The Induction into the Japanese Honors Society was held on February 21, 2018 in conjunction with the Michiko Award Ceremony and the Japanese Program Spring Celebration

Monday, February 26, 2018
Presentation

The Japanese Program hosted the Induction Ceremony into the Japanese National Honors Society on February 21, 2018. The Japanese National Honor Society – College Chapter (JNHS–CC) recognizes and encourages scholastic achievement and excellence in the study of the Japanese language. Academic criteria for student membership in JNHS–CC are as follows: Completion of 5 semesters of Japanese language courses is required.  This means that at UVa, in most cases, students must have completed JAPN 3010.  (Transfer credits of up to 2 courses can be considered.)   
• a GPA of 3.5 in JAPN courses and an overall GPA of 3.0 are the minimum requirement.  
• Inductees’ names are recognized on the AATJ website and in its newsletter. In 2017, 251 students from 56 universities were inducted into JNHS.  

The inductee’s names for ths year: 

  • Yuang Cao (ユアン・ツァオ)
  • Josephine (Yueh-Jay) Chiao (ジョズィー・チャオ)
  • Yuning Dong (ユニン・ドン)
  • Jackson Ekis (ジャクソン・イキス)
  • Myliyah Hanna (マイリア・ハンナ)
  • Tessa Short (テッサ・ショート) 

Student's Feedback

Dear Professors of the Japanese Department,

I am writing to express my gratitude for all the opportunities and resources you have provided for us students. Personally, the last 4 years of my academic work would not have been as fun or stimulating if it were not for the Japanese department. Many people often wonder why I chose to take on such divergent paths majoring in both electrical engineering and Japanese language and literature. Some have even discounted the valuable knowledge learning a new language and studying literature has to offer. Although it has been one heck of a challenge, I am certain that I am acquiring knowledge and new perspectives from your courses that will assist me in my long-term goals.

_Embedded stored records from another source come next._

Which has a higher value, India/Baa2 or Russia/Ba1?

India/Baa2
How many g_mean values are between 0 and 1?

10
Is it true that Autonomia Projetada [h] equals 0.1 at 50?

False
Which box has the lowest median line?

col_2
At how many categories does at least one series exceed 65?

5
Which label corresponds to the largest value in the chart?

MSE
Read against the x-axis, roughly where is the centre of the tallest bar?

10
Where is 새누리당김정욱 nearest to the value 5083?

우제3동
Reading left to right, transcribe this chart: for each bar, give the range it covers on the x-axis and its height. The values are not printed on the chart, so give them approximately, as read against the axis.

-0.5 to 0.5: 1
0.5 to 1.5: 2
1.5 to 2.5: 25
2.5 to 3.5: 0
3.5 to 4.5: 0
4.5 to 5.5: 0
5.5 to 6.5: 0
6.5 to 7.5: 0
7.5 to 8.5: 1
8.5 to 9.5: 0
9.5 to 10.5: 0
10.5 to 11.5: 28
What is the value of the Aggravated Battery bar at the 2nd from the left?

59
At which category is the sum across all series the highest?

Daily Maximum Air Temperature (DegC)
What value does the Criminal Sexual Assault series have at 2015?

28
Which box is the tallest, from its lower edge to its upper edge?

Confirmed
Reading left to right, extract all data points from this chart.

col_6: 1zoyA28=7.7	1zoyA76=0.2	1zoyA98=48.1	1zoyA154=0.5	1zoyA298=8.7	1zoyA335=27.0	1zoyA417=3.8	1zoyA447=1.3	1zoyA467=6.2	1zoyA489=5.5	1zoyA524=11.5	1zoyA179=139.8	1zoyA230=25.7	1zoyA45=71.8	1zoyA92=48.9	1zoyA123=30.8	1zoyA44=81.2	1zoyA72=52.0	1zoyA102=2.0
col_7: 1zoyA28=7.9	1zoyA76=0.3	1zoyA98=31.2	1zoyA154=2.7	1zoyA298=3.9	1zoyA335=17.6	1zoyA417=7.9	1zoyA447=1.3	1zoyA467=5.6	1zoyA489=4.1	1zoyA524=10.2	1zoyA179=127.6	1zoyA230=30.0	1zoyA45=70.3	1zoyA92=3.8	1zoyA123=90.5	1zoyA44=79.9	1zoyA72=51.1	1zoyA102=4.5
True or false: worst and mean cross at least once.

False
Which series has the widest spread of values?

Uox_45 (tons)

Watching the department gather with its students yesterday clearly shows the magnitude and strength of the Japanese program at UVA, as Professor Laughlin had said, and I am inspired by the number of students drawn to this program despite the limited staff for JAPN/JPTR. It was an honor and pleasure to have been invited, see past and current professors, and congratulate and recognize the accomplishments of my fellow peers. I had to leave early for a competition and could not express my gratitude in person, but thank you for having organized a successful celebration for us.

Sincerely,

Kenny Nguyen

UVA SEAS 2018
Electrical Engineering, Japanese Language & Literature

-----------------

On February 21, 2018, I attended the Japanese Department’s first ever Japanese Program Celebration, where students from all skill levels got together to catch up, hang out, and celebrate the achievements of the Department’s best and brightest. Although it was the Japanese professors’ first time hosting the event, the celebration was successful beyond imagination. The Language Common in New Cabell Hall was packed with a diverse group of students.  
            The celebration was so crowded that many had to stand around the perimeter of the seating area. Students shared seats, hugged, and rejoiced in an opportunity to relax with peers that they have collaborated with for several semesters. While the event allowed students to hang out and have fun, it was a time for meaningful reflection, as Professor Wilson taught us about the importance of applying classroom lessons to our daily language usage and the continuation of learning in the future. Josie Chiao, this year’s recipient of the Michiko N. Wilson Award, shared her experience and advice to younger students, emphasizing the importance of making the most of your time at UVA by getting to know your classmates, since you learn just as much from peers as you learn from faculties. The beauty of the event lied in the personal connections that instilled academic motivation and a sense of community in the students.
            Like many of my fellow students, going to college is a liberating experience but at times it evokes a feeling of loneliness as you are away from your home and family. I found a similar feeling of warmth while participating in the event. The Japanese program is like one big family. Seeing the smiles and hearing the constant laughter, one could only assimilate the scene with a family gathering. This is definitely one of the traits that make the Japanese program so special. Students receive the opportunity to learn but it’s also a network for friendship and mentorship.